Materials and Methods: Three-dimensional facial images were obtained for 86 skeletal Class III patients. About 7160 uniformly sampled quasi-landmarks were automatically identified on each face using template mapping technique. The pointwise surface-to-surface distance between original and mirror face was measured and visualized for the whole face after robust Procrustes superimposition. The degree of overall asymmetry in an individual was scored using a root-mean-squared-error. Automatic partitioning of the face was obtained, and the severity of the asymmetry compared among seven facial regions.
Results: Facial asymmetry was mainly located on, but not limited to, the lower two-thirds of the face in skeletal Class III patients. The lower cheek and nose asymmetry were detected to have more extensive and of a greater magnitude of asymmetry than other facial anatomical regions but with various individual variations. The overall facial asymmetry index and the regional facial asymmetry indices were higher in males and patients with chin deviation.

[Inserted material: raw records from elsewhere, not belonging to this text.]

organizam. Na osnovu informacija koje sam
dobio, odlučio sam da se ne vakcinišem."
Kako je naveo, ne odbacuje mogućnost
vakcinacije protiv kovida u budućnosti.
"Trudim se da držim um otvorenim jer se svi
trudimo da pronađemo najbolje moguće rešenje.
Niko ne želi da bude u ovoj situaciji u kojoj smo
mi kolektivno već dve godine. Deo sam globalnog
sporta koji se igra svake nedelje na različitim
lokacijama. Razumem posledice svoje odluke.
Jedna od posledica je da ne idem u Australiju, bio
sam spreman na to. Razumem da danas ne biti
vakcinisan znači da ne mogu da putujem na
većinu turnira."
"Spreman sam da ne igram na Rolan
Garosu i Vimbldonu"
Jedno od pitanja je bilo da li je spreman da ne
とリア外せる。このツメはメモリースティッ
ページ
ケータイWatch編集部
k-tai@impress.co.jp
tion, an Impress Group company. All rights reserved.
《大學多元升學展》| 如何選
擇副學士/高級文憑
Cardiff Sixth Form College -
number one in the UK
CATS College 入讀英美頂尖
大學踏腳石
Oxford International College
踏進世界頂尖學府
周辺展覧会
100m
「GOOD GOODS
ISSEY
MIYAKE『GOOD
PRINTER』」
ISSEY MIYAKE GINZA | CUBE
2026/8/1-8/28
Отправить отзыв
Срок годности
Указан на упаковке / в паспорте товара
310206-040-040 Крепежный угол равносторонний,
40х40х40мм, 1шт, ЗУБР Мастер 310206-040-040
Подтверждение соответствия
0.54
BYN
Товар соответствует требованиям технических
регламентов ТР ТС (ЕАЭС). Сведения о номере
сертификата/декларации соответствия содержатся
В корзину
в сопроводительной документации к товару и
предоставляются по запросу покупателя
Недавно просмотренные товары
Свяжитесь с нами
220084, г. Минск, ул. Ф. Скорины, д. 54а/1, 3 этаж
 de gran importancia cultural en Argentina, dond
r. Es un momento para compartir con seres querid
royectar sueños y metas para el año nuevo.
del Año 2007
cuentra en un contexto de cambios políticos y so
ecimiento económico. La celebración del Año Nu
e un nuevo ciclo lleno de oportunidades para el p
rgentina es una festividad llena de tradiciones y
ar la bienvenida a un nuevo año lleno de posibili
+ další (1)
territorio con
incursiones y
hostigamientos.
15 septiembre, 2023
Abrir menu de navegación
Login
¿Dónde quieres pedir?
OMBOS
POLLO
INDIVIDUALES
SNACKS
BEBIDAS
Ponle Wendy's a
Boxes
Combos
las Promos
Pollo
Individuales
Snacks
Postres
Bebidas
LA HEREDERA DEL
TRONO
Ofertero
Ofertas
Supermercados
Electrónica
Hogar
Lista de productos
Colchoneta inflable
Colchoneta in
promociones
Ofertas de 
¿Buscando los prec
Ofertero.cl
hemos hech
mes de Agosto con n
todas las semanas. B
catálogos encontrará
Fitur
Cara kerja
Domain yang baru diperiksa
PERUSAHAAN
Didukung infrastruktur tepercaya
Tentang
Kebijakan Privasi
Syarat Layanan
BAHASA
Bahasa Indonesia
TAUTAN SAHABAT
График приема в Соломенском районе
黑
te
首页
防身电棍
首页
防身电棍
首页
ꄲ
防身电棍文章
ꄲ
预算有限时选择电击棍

Conclusions: Soft tissue asymmetry is predominately presented in the lower-third of the face in skeletal Class III patients and with various variations on other facial anatomical regions. Morphometric techniques and computer intensive analysis have allowed sophisticated quantification and visualization of the pointwise asymmetry on the full face.
Article: Facial asymmetry assessment in skeletal Class III patients with spatially-dense geometric morphometrics.
Authors: Yi Fan, Wei He, Gui Chen, Guangying Song, Harold Matthews, Peter Claes, Ruoping Jiang, Tianmin Xu. Department of Orthodontics, Peking University School and Hospital of Stomatology, Beijing, China. Facial Science, Murdoch Children’s Research Institute, Melbourne, Australia.